Anti-mafia writer Roberto Saviano said Wednesday that he was postponing two upcoming public events in Reggio Emilia because he does not feel "shielded" amid an onslaught of abuse.
"After weeks of continual attacks, I am pulling out due to fear of exposing you and those who host me (to risks): a responsibility I feel to be highly burdensome," he said in a letter regarding the events scheduled to take place at Reggio Emilia's Teatro Valli on Sunday and Monday.
"I feel it all the more because I see that those who could take sides from positions of strength by expressing an opinion are distant light-years away and, instead, remain silent," added the author of the Gomorrah expose.
"I am pulling out now because it is difficult for me to take part in public events at the moment.
"I am worried about putting myself and those around me at risk of physical exposure because the hatred is tangible and there is no shield".
Saviano has been in police protection since the publication of Gomorrah in 2006 lifted the lid on the Casalesi clan of Campania's Camorra mafia.

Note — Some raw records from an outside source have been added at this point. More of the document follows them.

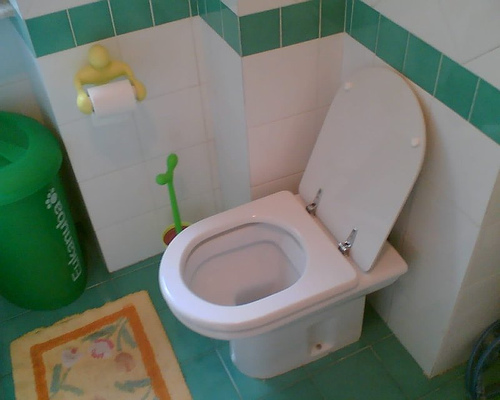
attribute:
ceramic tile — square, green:
[239, 9, 279, 57]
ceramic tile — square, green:
[282, 0, 317, 45]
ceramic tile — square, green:
[220, 6, 241, 53]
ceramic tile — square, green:
[67, 1, 116, 48]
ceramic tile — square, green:
[375, 18, 407, 71]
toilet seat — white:
[261, 258, 353, 296]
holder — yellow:
[70, 43, 140, 122]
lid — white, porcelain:
[306, 49, 411, 259]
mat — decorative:
[47, 321, 175, 393]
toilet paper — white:
[73, 66, 175, 128]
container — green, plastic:
[10, 108, 109, 322]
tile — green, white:
[411, 45, 444, 87]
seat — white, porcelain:
[154, 187, 357, 342]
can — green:
[2, 110, 119, 333]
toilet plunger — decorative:
[153, 151, 195, 247]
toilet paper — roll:
[88, 76, 138, 116]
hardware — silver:
[304, 194, 359, 257]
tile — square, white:
[132, 70, 222, 169]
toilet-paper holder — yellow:
[67, 45, 147, 113]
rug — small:
[13, 297, 184, 399]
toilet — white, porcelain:
[162, 65, 432, 379]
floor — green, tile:
[5, 259, 405, 398]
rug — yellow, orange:
[10, 288, 196, 398]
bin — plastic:
[0, 103, 91, 308]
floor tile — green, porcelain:
[315, 350, 414, 398]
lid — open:
[302, 47, 428, 267]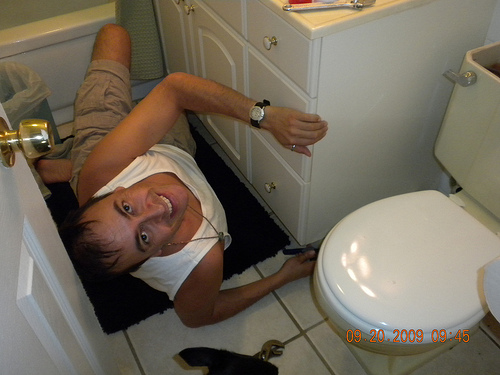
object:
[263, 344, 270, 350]
part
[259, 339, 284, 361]
wrench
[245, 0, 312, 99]
drawer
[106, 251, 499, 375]
bathroom floor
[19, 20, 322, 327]
he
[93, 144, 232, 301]
tank top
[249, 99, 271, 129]
his watch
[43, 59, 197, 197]
cargo pants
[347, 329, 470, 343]
number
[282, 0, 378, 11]
wrench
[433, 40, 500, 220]
tank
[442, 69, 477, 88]
handle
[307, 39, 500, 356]
toilet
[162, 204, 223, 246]
necklace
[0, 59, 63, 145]
trash can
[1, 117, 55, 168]
door knob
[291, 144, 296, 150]
ring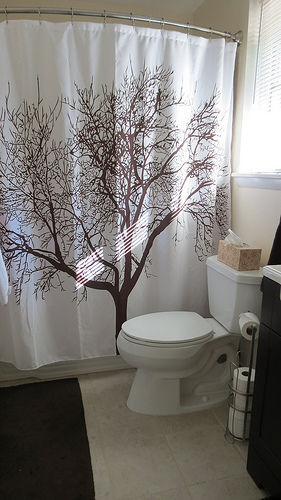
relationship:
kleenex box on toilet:
[216, 230, 263, 273] [115, 256, 265, 417]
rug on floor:
[0, 376, 97, 499] [2, 367, 260, 500]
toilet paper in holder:
[232, 367, 255, 395] [224, 358, 255, 446]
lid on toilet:
[120, 310, 213, 344] [115, 256, 265, 417]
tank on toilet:
[206, 254, 266, 334] [115, 256, 265, 417]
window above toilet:
[233, 2, 280, 187] [115, 256, 265, 417]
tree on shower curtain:
[3, 56, 232, 356] [1, 19, 241, 373]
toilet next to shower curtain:
[115, 256, 265, 417] [1, 19, 241, 373]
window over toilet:
[233, 2, 280, 187] [115, 256, 265, 417]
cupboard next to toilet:
[246, 277, 280, 500] [115, 256, 265, 417]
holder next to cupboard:
[224, 358, 255, 446] [246, 277, 280, 500]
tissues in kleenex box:
[221, 228, 244, 248] [216, 230, 263, 273]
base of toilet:
[113, 310, 240, 421] [115, 256, 265, 417]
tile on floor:
[107, 448, 187, 499] [2, 367, 260, 500]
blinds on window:
[253, 0, 281, 168] [233, 2, 280, 187]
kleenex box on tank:
[216, 230, 263, 273] [206, 254, 266, 334]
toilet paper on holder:
[239, 312, 260, 340] [224, 358, 255, 446]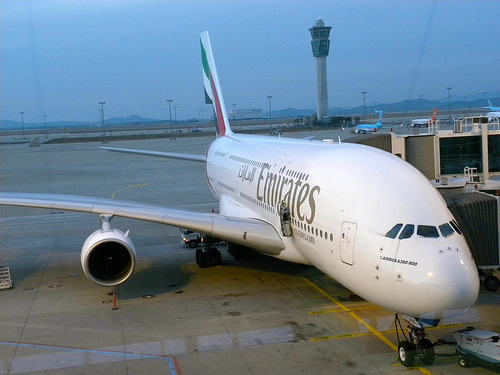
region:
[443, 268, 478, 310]
nose of the airplane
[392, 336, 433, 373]
wheels in front of airplane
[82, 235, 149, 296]
engine on the airplane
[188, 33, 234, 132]
tail part of airplane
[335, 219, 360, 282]
door on the airplane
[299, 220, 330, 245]
windows on side of plane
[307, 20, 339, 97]
the air traffic tower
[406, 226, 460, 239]
windows in front of plane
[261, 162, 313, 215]
name of aircraft carrier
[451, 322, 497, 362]
cart for transporting luggage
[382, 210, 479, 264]
five dark air plane windows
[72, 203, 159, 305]
white air plane engine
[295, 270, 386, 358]
yellow painted lines on the grown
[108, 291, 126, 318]
orange night visible stick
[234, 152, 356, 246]
black letters on an airplane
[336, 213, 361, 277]
front door of an airplane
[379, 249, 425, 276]
letters and numbers on front of plane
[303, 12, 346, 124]
airport black watch tower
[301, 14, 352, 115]
control center of airport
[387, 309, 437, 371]
two black airplane wheels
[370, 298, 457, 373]
front landing gear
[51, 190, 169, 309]
cylindrical jet engine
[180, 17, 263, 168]
green, red and black markings on the tail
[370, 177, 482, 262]
cockpit windows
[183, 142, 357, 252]
two rows of passenger windows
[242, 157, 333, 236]
Emirates written on the airplane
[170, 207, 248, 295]
rear landing gear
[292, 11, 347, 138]
tall control tower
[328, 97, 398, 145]
blue airplane on the ground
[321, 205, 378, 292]
door on the side of the plane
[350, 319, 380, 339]
yellow paint on runway.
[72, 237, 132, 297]
engine of the plane.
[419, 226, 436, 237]
window on front of plane.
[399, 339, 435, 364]
front wheels of plane.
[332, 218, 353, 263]
door to the plane.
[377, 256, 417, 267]
writing on front of plane.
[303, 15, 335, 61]
top of control tower.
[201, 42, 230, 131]
tail of the airplane.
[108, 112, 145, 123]
hills in the distance.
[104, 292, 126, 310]
orange cone on tarmac.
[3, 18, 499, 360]
An airplane in the foreground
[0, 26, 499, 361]
Airplane is white in color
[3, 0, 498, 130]
The sky is cloudy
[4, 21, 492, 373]
Plane is on the ground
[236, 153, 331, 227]
Airplane has wording on the side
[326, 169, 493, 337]
A front view of an airplane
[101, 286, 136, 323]
A cone is on the ground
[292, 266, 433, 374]
A yellow line is on the ground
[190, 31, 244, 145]
Tail of the airplane is striped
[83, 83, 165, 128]
Small mountain is in the background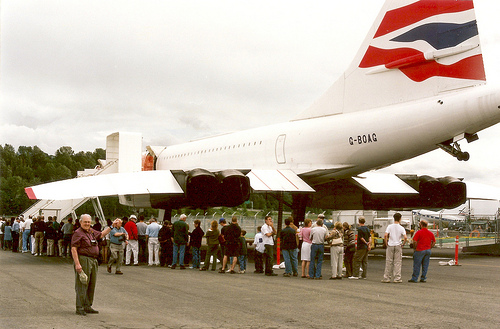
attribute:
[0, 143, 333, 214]
trees — part, some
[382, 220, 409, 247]
top — part, white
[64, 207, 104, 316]
man — pointing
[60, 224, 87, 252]
short sleeve — white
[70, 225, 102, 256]
shirt — part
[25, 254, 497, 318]
runway — part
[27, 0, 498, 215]
airplane — white, red, blue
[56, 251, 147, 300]
green trouser — part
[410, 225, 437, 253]
shirt — red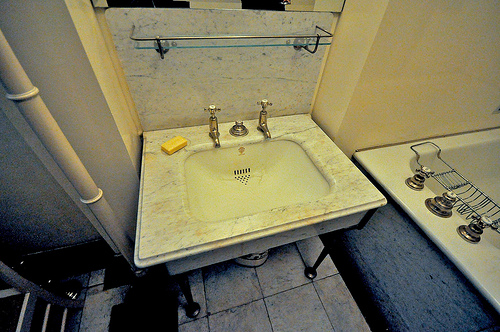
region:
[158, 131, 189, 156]
yellow bar of soap on the sink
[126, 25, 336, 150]
glass shelf above the bathroom sink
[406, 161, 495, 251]
silver and white faucets on the bathtub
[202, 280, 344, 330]
tiled bathroom floor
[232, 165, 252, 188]
holes in the sink that drain water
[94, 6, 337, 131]
marble backsplash above the bathroom sink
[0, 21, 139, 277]
white bathroom pipe near the wall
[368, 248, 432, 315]
marble on the side of the bathtub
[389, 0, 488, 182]
white wall above the bathtub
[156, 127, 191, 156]
soap sitting on the countertop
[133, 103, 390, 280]
White marble bathroom sink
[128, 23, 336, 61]
Glass and metal wall rack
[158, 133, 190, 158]
Yellow bar of soap on bathroom sink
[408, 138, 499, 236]
Metal bathtub rack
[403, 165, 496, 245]
Bathtub faucet knobs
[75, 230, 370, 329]
Marble tiled bathroom flooring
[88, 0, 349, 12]
Bottom edge of a bathroom vanity mirror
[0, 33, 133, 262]
Piping going up a bathroom wall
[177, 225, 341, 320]
Metal legs of a bathroom sink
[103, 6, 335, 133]
White marble backsplash of bathroom sink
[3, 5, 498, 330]
this is a bathroom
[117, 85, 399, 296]
this is a sink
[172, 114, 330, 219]
the sink is white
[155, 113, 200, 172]
a bar of soap on counter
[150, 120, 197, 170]
bar of soap is yellow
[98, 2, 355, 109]
this is a towel rack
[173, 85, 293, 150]
faucet on the sink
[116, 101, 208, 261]
counter top of the sink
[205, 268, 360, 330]
tile on the floor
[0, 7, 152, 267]
pipe next to the sink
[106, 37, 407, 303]
granite sink in bathroom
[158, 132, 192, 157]
yellow bar of soap on sink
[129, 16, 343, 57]
metal towel rack on wall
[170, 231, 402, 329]
white tiles on floor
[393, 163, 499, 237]
metal faucets on tub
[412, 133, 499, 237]
metal soap dish on tub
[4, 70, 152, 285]
pipe along bathroom wall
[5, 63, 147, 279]
piping painted white in bathroom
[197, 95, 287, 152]
metal faucets on sink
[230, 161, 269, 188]
drain in sink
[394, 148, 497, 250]
tree silver taps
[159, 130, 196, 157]
yellow bar of soap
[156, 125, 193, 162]
soap on the corner of the sink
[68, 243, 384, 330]
tile on the floor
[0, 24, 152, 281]
pipe running along the wall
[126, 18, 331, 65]
metal bars attached to the wall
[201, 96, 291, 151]
two silver taps on the sink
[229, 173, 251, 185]
holes in a triangle formation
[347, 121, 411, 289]
corner of the tub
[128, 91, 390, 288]
sink attached to the wall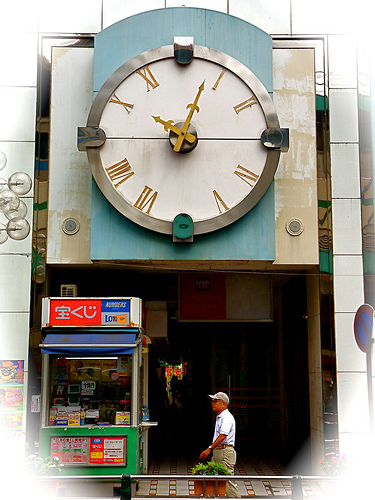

The book was turned into a 2008 film that won second prize at Cannes and was the inspiration for a successful Sky TV series.
Last week a trial in which Saviano is accused of defaming Premier Giorgia Meloni started in Rome.
Saviano called the leader of the right-wing Brothers of Italy (FdI) party a "bastard" when talking about the issue of migrants on a TV show in December 2020.
He said the same thing about League leader Matteo Salvini, the current deputy premier and infrastructure minister who has requested to be a civil plaintiff in the trial.
Prosecutors opened a criminal investigation after Meloni, who at the time was in the opposition, filed a complaint.
Press freedom groups have criticised the trial and the fact that defamation is a criminal offence in Italy.
The writer also faces a separate trial for having called Salvini the "minister of the underworld" on another occasion.